Le public est venu nombreux aux séances organisées selon le principe du prix libre, à l'exception d'"Izkor, les esclaves de la mémoire", projeté le samedi 14 décembre à 4,50 euros dans le cadre d'un partenariat avec l'Estive, scène nationale de Foix et de l'Ariège. https://www.lestive.com/evenement/izkor-les-esclaves-de-la-memoire/
Voyage au coeur d'un pays fragmenté
Le samedi a été une journée intellectuellement dense; avec la projection l'après-midi à la salle multimédia du Mas-d'Azil de "Route 181, fragments d'un voyage en Palestine-Israël" (2003) Le titre de ce "road-movie" est une référence à la résolution 181 des Nations unies en 1947, qui a décidé de la partition de ce petit pays "de la taille de la Bretagne". Le film donne à voir un territoire divisé par des clivages et des barrages. "Route 181" a été co-réalisé par Eyal Sivan et le cinéaste palestinien Michel Khleifi, auteur notamment de "Noce en Galilée" (1987) Les deux parlent chacun la langue du deuxième, l'arabe pour l'un et l'hébreu pour l'autre. https://www.momento-films.com/product/route-181-fragments-dun-voyage-en-palestine-israel/ Ce documentaire dense de 4 heures 30 est divisé en trois zones géographiques d'Israël -Palestine "visitées par les deux cinéastes: le Sud, le Centre et le Nord. Deux pauses d'un quart d'heure ont permis aux spectateurs de "digérer" cette oeuvre, qui, malgré sa durée peu commune, se visionne de façon très fluide.

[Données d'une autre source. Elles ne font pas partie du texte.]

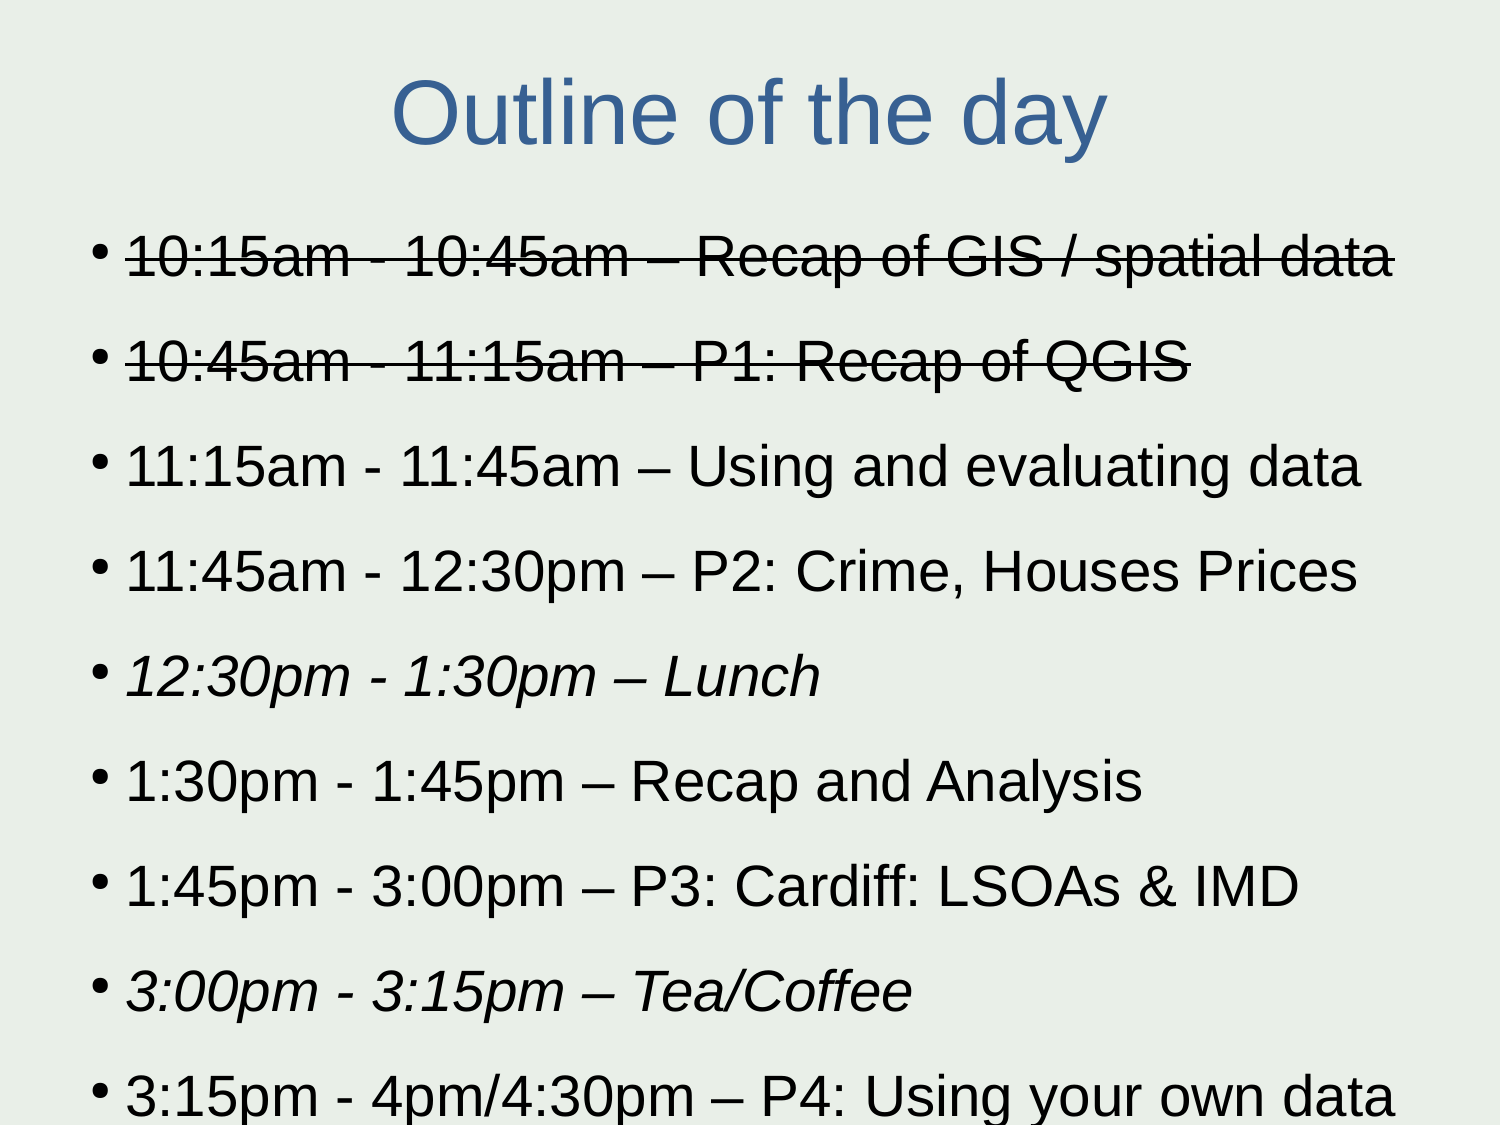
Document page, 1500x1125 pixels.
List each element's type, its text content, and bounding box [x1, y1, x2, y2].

text_box 10:15am - 10:45am – Recap of GIS / spatial data 10:45am - 11:15am – P1: Recap of QGIS 11:15am - 11:45am – Using and evaluating data 11:45am - 12:30pm – P2: Crime, Houses Prices 12:30pm - 1:30pm – Lunch 1:30pm - 1:45pm – Recap and Analysis 1:45pm - 3:00pm – P3: Cardiff: LSOAs & IMD 3:00pm - 3:15pm – Tea/Coffee 3:15pm - 4pm/4:30pm – P4: Using your own data [74, 175, 1425, 1046]
text_box Outline of the day [74, 45, 1425, 175]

Le soir à 20h30, le film de 1990 "Izkor, les esclaves de la mémoire" (souviens-toi en hébreu) tourné au début du parcours cinématographiques du cinéaste a montré un aspect méconnu, celui de l'enseignement mémoriel dans les écoles laïques israéliennes, notamment au lycée René-Cassin de Jérusalem https://vimeo.com/ondemand/izkoreng La caméra d'Eyal Sivan s'attarde avec bienveillance sur la jeunesse israélienne, en particulier lors d'interview avec les enfants d'une famille juive nord-africaine les Ohana.
Une mémoire tronquée?
L'Etat juif vit au rythme des commémorations, la Pâque juive, le jour de l'Indépendance ou encore la mémoire de la Shoah. Le film d'Eyal Sivan nous dérange et nous glace car il nous donne à voir des exemples non pas de transmission mais de "formatage" de la mémoire. Ainsi, une professeure fait réciter une liste de camps de concentration dans lesquels les Juifs européens ont été déportés massivement pendant la Seconde Guerre mondiale: Auschwitz-Birkenau, Theresienstadt, Madjanek, Bergen-Belsen... Mais à aucun moment le travail historique indispensable pour analyser les mécanismes du nazisme et du fascisme n'est mené. La Shoah est instrumentalisée par les autorités israéliennes en ces termes: "Nous avons été des victimes et nous ne le serons plus jamais" Ce "mantra"justifie ainsi le poids de l'armée, ciment de la société israélienne et l'enrôlement obligatoire de la jeunesse dès le lycée, de deux ans et huit mois pour les hommes et deux ans pour les femmes.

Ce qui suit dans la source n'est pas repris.